_Exercise text_.

Yeah, Lot’s offspring by his daughters eventually became the Moabites and Ammonites. Since Lot was the nephew of Abraham, this geneaology recognizes a kinship between the Israelites (descendants of Abraham’s grandson Jacob/Israel) and the Moabites and Ammonites (a closer kinship than just being descendants of Adam, say). On the other hand, the Israelites did not get on well with the Moabites and Ammonites, historically speaking, so you can see why the Israelites would be repeating a story like this about the ancestry of their kinsmen/enemies.

You’re right. Where did I get that idea, anyway? Hmmm… must’a read it on some other message baord.

I don’t know about that. This thread is about Biblical contradictions. The Bible a.) says God is just and good and b.) says God has performed actions which are unjust and evil (in many instances even by standards of justice and goodness which are stated elsewhere in the Bible; i.e., the question of whether or not children are punished for the sins of their fathers). Surely these sorts of questions are more profound contradictions than the number of chariots in Solomon’s army or whatever it is.

jab1 have you never heard of the concept of Practice, practice, practice. It makes for perfection

Good one, kniz!

You’ve just thrown the Uncertainty Principle out the window.

Of course not. We’re saying that the saints should not have been punished along with the guilty. If it says ALL of the first-born of Egypt were killed, then that would include the ones who had nothing whatsoever to do with the Hebrews’ slavery. That would include those who had been born that very day. Why did infants and children have to die in the plagues?

We’re explaining WHY we don’t believe the Exodus happened as written.

I’m reading the 2nd Book of Kings, and I just noticed another contradiction – one that even got missed on the big list of 300 contradictions at http://skepticsannotatedbible.com/contradictions.html!
2 Kings 14:16-23
16. Jehoash died and was buried in the royal tombs in Samaria, and his son Jeroboam II succeeded him as king.
17. King Amaziah of Judah lived 15 years after the death of King Jehoash of Israel.
18. Everything else that Amaziah did is recorded in The History of the Kings of Judah.

_Information_.
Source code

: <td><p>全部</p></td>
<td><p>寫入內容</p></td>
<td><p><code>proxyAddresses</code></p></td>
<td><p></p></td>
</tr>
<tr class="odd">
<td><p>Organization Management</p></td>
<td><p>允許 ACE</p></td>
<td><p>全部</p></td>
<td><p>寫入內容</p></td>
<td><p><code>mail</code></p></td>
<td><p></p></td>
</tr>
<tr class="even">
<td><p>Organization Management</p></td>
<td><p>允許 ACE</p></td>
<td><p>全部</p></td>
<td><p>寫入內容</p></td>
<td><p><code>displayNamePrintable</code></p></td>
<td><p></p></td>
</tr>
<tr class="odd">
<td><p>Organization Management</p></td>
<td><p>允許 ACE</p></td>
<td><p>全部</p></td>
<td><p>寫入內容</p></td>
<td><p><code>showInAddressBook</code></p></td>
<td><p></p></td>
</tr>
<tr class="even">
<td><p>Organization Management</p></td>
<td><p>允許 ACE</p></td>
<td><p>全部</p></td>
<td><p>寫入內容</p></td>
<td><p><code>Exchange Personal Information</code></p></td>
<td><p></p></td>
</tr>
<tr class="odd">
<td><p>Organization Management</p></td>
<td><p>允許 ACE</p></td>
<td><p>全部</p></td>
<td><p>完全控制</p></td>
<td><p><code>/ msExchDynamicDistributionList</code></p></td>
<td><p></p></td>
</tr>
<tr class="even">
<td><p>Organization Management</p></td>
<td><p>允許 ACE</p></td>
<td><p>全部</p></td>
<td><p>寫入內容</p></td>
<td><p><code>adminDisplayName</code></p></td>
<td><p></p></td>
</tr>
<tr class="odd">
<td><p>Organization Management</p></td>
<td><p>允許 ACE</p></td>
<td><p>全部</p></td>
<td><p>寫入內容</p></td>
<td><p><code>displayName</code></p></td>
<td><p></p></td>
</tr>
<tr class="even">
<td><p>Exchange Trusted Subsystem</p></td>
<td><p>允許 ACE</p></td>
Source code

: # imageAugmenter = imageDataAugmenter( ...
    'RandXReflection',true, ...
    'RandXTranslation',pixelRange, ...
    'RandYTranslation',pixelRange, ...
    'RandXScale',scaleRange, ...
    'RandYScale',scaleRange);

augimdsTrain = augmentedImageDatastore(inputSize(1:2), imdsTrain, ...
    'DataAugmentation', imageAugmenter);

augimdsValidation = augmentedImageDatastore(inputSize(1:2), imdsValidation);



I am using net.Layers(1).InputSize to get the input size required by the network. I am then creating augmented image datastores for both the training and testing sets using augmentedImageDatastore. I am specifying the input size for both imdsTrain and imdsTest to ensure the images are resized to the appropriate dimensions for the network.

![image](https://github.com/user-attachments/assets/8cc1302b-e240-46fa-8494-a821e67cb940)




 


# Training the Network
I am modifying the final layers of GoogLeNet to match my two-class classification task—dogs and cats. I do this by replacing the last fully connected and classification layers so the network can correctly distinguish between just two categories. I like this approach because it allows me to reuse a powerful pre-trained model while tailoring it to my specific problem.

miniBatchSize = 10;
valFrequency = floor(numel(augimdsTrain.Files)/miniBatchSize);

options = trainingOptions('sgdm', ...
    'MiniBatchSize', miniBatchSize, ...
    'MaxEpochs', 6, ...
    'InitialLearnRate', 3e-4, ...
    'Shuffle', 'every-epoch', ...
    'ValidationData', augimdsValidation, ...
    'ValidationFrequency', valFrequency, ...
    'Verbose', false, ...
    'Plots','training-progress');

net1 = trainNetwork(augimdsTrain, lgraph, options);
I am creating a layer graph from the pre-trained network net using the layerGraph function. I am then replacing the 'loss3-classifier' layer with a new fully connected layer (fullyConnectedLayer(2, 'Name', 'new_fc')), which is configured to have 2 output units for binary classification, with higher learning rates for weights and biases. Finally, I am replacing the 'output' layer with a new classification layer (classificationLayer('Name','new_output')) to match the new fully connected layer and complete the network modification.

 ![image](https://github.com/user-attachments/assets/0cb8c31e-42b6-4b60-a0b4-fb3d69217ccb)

_Exercises to complete_.
#1 Reproduce the stretch of the thread on Biblical contradictions from "You’ve just thrown" through "happened as written.", word for word.
#2 Pick up the thread on Biblical contradictions after its last sentence and keep writing.

_Replies_.
#1
You’ve just thrown the Uncertainty Principle out the window.

Of course not. We’re saying that the saints should not have been punished along with the guilty. If it says ALL of the first-born of Egypt were killed, then that would include the ones who had nothing whatsoever to do with the Hebrews’ slavery. That would include those who had been born that very day. Why did infants and children have to die in the plagues?

We’re explaining WHY we don’t believe the Exodus happened as written.

#2
19. There was a plot in Jerusalem to assassinate Amaziah, so he fled to the city of Lachish, but his enemies followed him there and killed him.
20. His body was carried back to Jerusalem on a horse and was buried in the royal tombs in David’s City.
21. The people of Judah then crowned his 16-year-old son Uzziah as king.
22. Uzziah reconquered and rebuilt Elath after his father’s death.
23. In the 15th year of the reign of Amaziah son of Joash as king of Judah, Jeroboam II son of Jehoash became king of Israel, and he ruled in Samaria for 41 years.
What’s my point? It’s this. These passages establish that:

A) Amaziah died 15 years after Jehoash died.
B) Jeroboam II became king of Israel when Jehoash died.
C) Uzziah became king of Judah when Amaziah died.

Therefore:

D) Uzziah would have to have become king during the 15th year of Jeroboam II’s reign as king of Israel.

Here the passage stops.